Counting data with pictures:
········

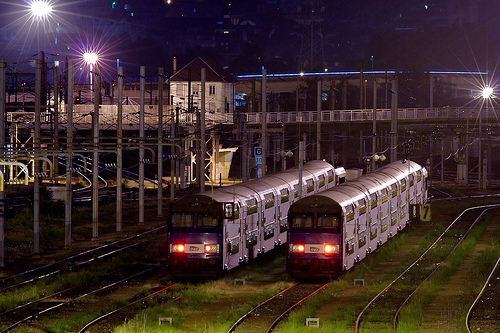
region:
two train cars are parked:
[170, 160, 427, 278]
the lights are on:
[297, 245, 333, 255]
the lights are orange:
[177, 245, 210, 252]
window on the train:
[227, 238, 239, 252]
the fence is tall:
[0, 52, 251, 270]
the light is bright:
[481, 85, 491, 99]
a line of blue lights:
[237, 68, 394, 78]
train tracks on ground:
[0, 191, 497, 330]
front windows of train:
[171, 213, 218, 225]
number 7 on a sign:
[418, 203, 429, 220]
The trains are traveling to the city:
[20, 31, 481, 311]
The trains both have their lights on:
[55, 25, 445, 310]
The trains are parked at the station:
[62, 53, 488, 313]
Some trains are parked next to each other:
[55, 36, 470, 306]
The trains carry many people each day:
[76, 55, 476, 315]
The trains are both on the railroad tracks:
[27, 46, 472, 308]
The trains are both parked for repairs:
[54, 43, 469, 303]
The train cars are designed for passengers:
[25, 45, 465, 300]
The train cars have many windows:
[41, 65, 476, 311]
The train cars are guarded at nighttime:
[52, 23, 462, 299]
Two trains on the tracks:
[161, 153, 432, 283]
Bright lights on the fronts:
[163, 236, 343, 264]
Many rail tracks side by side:
[0, 188, 498, 331]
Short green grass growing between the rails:
[0, 198, 498, 331]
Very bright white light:
[475, 79, 499, 107]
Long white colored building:
[0, 50, 499, 186]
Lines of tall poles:
[0, 49, 498, 270]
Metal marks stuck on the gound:
[152, 271, 367, 331]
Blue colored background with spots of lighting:
[0, 0, 498, 85]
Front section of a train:
[286, 193, 345, 283]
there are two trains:
[127, 135, 467, 298]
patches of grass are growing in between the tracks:
[104, 263, 291, 330]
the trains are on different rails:
[125, 133, 450, 290]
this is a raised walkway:
[230, 87, 495, 136]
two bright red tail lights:
[287, 230, 338, 258]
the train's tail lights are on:
[152, 237, 239, 255]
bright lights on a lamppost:
[65, 25, 114, 79]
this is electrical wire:
[20, 38, 212, 189]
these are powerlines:
[17, 36, 200, 151]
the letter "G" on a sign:
[248, 143, 265, 158]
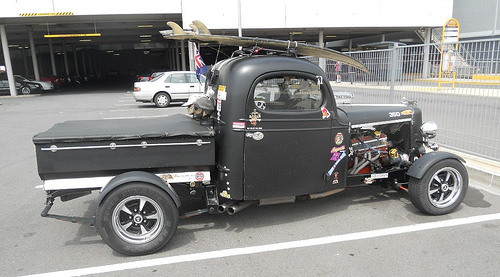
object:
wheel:
[95, 182, 178, 255]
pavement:
[1, 82, 499, 277]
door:
[244, 71, 332, 199]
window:
[251, 75, 326, 115]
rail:
[296, 38, 500, 164]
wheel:
[407, 158, 469, 216]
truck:
[32, 55, 469, 257]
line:
[1, 212, 499, 277]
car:
[134, 71, 208, 108]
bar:
[44, 33, 100, 38]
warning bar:
[20, 12, 74, 19]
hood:
[338, 103, 413, 128]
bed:
[33, 114, 216, 180]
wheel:
[153, 93, 171, 108]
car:
[1, 76, 43, 95]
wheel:
[21, 87, 32, 95]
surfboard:
[159, 20, 372, 75]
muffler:
[217, 198, 262, 215]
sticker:
[334, 132, 344, 145]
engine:
[349, 129, 410, 178]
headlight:
[420, 122, 441, 152]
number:
[389, 111, 400, 117]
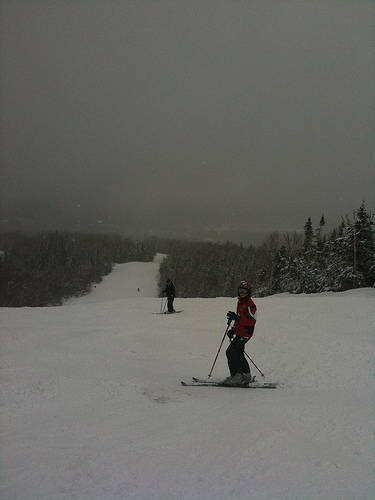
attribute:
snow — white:
[68, 332, 137, 419]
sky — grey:
[186, 16, 265, 115]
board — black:
[195, 375, 237, 397]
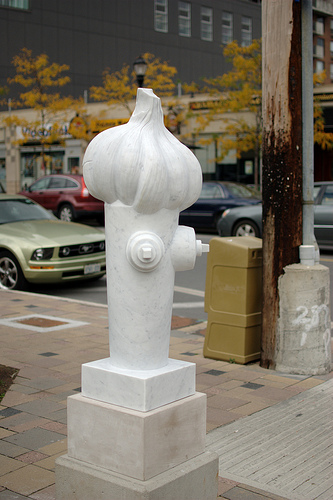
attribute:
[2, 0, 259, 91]
building — large, grey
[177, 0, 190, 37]
window — apart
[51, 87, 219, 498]
hydrant — white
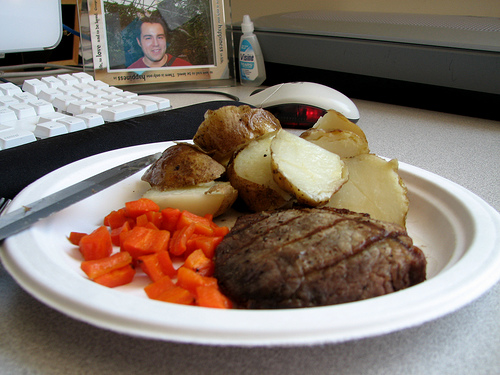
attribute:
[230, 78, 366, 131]
mouse — white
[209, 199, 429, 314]
meat — piece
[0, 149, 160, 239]
knife — stainless, steel, steak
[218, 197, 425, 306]
meat — cooked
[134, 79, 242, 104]
tail — black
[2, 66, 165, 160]
keyboard — computer, portion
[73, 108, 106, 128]
key — white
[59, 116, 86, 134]
key — white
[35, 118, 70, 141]
key — white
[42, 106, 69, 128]
key — white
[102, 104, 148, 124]
key — white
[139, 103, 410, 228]
potato — cut, baked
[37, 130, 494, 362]
plate — white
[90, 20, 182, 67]
photo — man's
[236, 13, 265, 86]
bottle — plastic 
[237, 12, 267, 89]
bottle — eyedrops, Visine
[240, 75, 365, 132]
mouse — white, computer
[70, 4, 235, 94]
frame — metal, with engraving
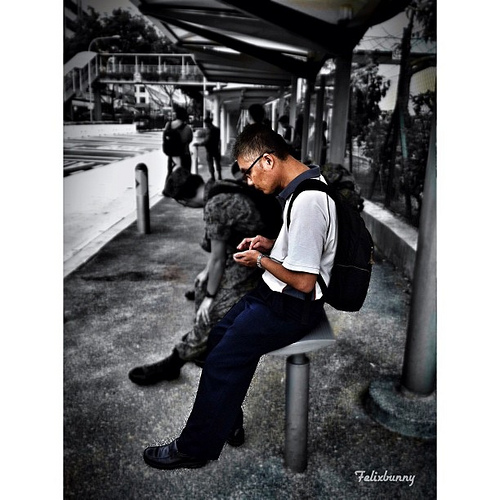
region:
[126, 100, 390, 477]
several people waiting at a train station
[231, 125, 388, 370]
a man sitting on a bench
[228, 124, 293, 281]
a man looking at his cellphone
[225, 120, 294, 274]
a man typing on his cellphone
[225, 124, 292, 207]
the head of a man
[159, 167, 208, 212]
the head of a man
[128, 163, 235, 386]
a soldier dressed in camouflage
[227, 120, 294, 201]
a man wearing glasses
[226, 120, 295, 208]
a man with black hair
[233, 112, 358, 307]
a man wearing a white and gray shirt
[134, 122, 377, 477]
this man is the only part of the photo in color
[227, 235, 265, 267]
the man is using a cell phone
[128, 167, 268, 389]
the man beside him is in fatigues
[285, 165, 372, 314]
the man wears a back pack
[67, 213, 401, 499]
the ground is covered in grass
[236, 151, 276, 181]
the man wears glasses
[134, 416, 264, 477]
the man wears black loafers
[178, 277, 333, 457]
the man wears blue pants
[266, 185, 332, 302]
the man is in a white t-shirt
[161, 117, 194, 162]
the person in the background carries a backpack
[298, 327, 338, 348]
man is sitting on a bench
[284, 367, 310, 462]
a metal pole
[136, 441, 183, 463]
black shoes the man is wearing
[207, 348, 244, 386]
the man is wearing pants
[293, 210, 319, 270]
a t shirt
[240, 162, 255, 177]
man is wearing glasses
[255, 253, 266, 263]
a watch on the wrist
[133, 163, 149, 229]
a pole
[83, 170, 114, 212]
the sidewalk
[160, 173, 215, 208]
a persons head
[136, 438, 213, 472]
the man's left foot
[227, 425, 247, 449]
the man's right foot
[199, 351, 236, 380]
the man's left knee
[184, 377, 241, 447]
the man's left leg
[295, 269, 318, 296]
the man's left elbow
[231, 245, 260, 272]
the man's left hand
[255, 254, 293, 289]
the man's left arm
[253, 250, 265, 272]
silver watch on the man's left arm.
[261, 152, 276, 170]
the man's left ear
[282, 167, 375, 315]
black backpack on the man's back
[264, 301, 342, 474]
silver bench with no back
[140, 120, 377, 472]
man carrying black backpack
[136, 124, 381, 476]
man looking down at his hands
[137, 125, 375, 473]
colored man in black and white photo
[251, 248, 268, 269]
silver watch on left wrist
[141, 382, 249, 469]
man in black dress shoes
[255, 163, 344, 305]
white shirt with blue collar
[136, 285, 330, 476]
man in dark blue jeans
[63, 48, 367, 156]
pedestrian walkway above street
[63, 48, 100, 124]
stairs leading to pedestrian walkway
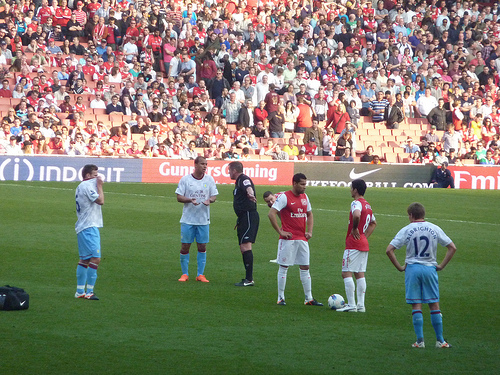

········

Reproduce the entries above with "tail lights" renamed to "rear lights" wherever it occurs, changing nothing else. Omit the pictures from your answer.

EXERCISE RESPONSE:
region:
two train cars are parked:
[170, 160, 427, 278]
the lights are on:
[297, 245, 333, 255]
the lights are orange:
[177, 245, 210, 252]
window on the train:
[227, 238, 239, 252]
the fence is tall:
[0, 52, 251, 270]
the light is bright:
[481, 85, 491, 99]
a line of blue lights:
[237, 68, 394, 78]
train tracks on ground:
[0, 191, 497, 330]
front windows of train:
[171, 213, 218, 225]
number 7 on a sign:
[418, 203, 429, 220]
The trains are traveling to the city:
[20, 31, 481, 311]
The trains both have their lights on:
[55, 25, 445, 310]
The trains are parked at the station:
[62, 53, 488, 313]
Some trains are parked next to each other:
[55, 36, 470, 306]
The trains carry many people each day:
[76, 55, 476, 315]
The trains are both on the railroad tracks:
[27, 46, 472, 308]
The trains are both parked for repairs:
[54, 43, 469, 303]
The train cars are designed for passengers:
[25, 45, 465, 300]
The train cars have many windows:
[41, 65, 476, 311]
The train cars are guarded at nighttime:
[52, 23, 462, 299]
Two trains on the tracks:
[161, 153, 432, 283]
Bright lights on the fronts:
[163, 236, 343, 264]
Many rail tracks side by side:
[0, 188, 498, 331]
Short green grass growing between the rails:
[0, 198, 498, 331]
Very bright white light:
[475, 79, 499, 107]
Long white colored building:
[0, 50, 499, 186]
Lines of tall poles:
[0, 49, 498, 270]
Metal marks stuck on the gound:
[152, 271, 367, 331]
Blue colored background with spots of lighting:
[0, 0, 498, 85]
Front section of a train:
[286, 193, 345, 283]
there are two trains:
[127, 135, 467, 298]
patches of grass are growing in between the tracks:
[104, 263, 291, 330]
the trains are on different rails:
[125, 133, 450, 290]
this is a raised walkway:
[230, 87, 495, 136]
two bright red rear lights:
[287, 230, 338, 258]
the train's rear lights are on:
[152, 237, 239, 255]
bright lights on a lamppost:
[65, 25, 114, 79]
this is electrical wire:
[20, 38, 212, 189]
these are powerlines:
[17, 36, 200, 151]
the letter "G" on a sign:
[248, 143, 265, 158]
object:
wheel:
[95, 182, 178, 255]
pavement:
[1, 82, 499, 277]
door:
[244, 71, 332, 199]
window:
[251, 75, 326, 115]
rail:
[296, 38, 500, 164]
wheel:
[407, 158, 469, 216]
truck:
[32, 55, 469, 257]
line:
[1, 212, 499, 277]
car:
[134, 71, 208, 108]
bar:
[44, 33, 100, 38]
warning bar:
[20, 12, 74, 19]
hood:
[338, 103, 413, 128]
bed:
[33, 114, 216, 180]
wheel:
[153, 93, 171, 108]
car:
[1, 76, 43, 95]
wheel:
[21, 87, 32, 95]
surfboard:
[159, 20, 372, 75]
muffler:
[217, 198, 262, 215]
sticker:
[334, 132, 344, 145]
engine:
[349, 129, 410, 178]
headlight:
[420, 122, 441, 152]
number:
[389, 111, 400, 117]
attribute:
snow — white:
[68, 332, 137, 419]
sky — grey:
[186, 16, 265, 115]
board — black:
[195, 375, 237, 397]
attribute:
[2, 0, 259, 91]
building — large, grey
[177, 0, 190, 37]
window — apart
[51, 87, 219, 498]
hydrant — white
attribute:
[230, 78, 366, 131]
mouse — white
[209, 199, 429, 314]
meat — piece
[0, 149, 160, 239]
knife — stainless, steel, steak
[218, 197, 425, 306]
meat — cooked
[134, 79, 242, 104]
tail — black
[2, 66, 165, 160]
keyboard — computer, portion
[73, 108, 106, 128]
key — white
[59, 116, 86, 134]
key — white
[35, 118, 70, 141]
key — white
[42, 106, 69, 128]
key — white
[102, 104, 148, 124]
key — white
[139, 103, 410, 228]
potato — cut, baked
[37, 130, 494, 362]
plate — white
[90, 20, 182, 67]
photo — man's
[236, 13, 265, 86]
bottle — plastic 
[237, 12, 267, 89]
bottle — eyedrops, Visine
[240, 75, 365, 132]
mouse — white, computer
[70, 4, 235, 94]
frame — metal, with engraving
region:
[126, 100, 390, 477]
several people waiting at a train station
[231, 125, 388, 370]
a man sitting on a bench
[228, 124, 293, 281]
a man looking at his cellphone
[225, 120, 294, 274]
a man typing on his cellphone
[225, 124, 292, 207]
the head of a man
[159, 167, 208, 212]
the head of a man
[128, 163, 235, 386]
a soldier dressed in camouflage
[227, 120, 294, 201]
a man wearing glasses
[226, 120, 295, 208]
a man with black hair
[233, 112, 358, 307]
a man wearing a white and gray shirt
[134, 122, 377, 477]
this man is the only part of the photo in color
[227, 235, 265, 267]
the man is using a cell phone
[128, 167, 268, 389]
the man beside him is in fatigues
[285, 165, 372, 314]
the man wears a back pack
[67, 213, 401, 499]
the ground is covered in grass
[236, 151, 276, 181]
the man wears glasses
[134, 416, 264, 477]
the man wears black loafers
[178, 277, 333, 457]
the man wears blue pants
[266, 185, 332, 302]
the man is in a white t-shirt
[161, 117, 194, 162]
the person in the background carries a backpack
[298, 327, 338, 348]
man is sitting on a bench
[284, 367, 310, 462]
a metal pole
[136, 441, 183, 463]
black shoes the man is wearing
[207, 348, 244, 386]
the man is wearing pants
[293, 210, 319, 270]
a t shirt
[240, 162, 255, 177]
man is wearing glasses
[255, 253, 266, 263]
a watch on the wrist
[133, 163, 149, 229]
a pole
[83, 170, 114, 212]
the sidewalk
[160, 173, 215, 208]
a persons head
[136, 438, 213, 472]
the man's left foot
[227, 425, 247, 449]
the man's right foot
[199, 351, 236, 380]
the man's left knee
[184, 377, 241, 447]
the man's left leg
[295, 269, 318, 296]
the man's left elbow
[231, 245, 260, 272]
the man's left hand
[255, 254, 293, 289]
the man's left arm
[253, 250, 265, 272]
silver watch on the man's left arm.
[261, 152, 276, 170]
the man's left ear
[282, 167, 375, 315]
black backpack on the man's back
[264, 301, 342, 474]
silver bench with no back
[140, 120, 377, 472]
man carrying black backpack
[136, 124, 381, 476]
man looking down at his hands
[137, 125, 375, 473]
colored man in black and white photo
[251, 248, 268, 269]
silver watch on left wrist
[141, 382, 249, 469]
man in black dress shoes
[255, 163, 344, 305]
white shirt with blue collar
[136, 285, 330, 476]
man in dark blue jeans
[63, 48, 367, 156]
pedestrian walkway above street
[63, 48, 100, 124]
stairs leading to pedestrian walkway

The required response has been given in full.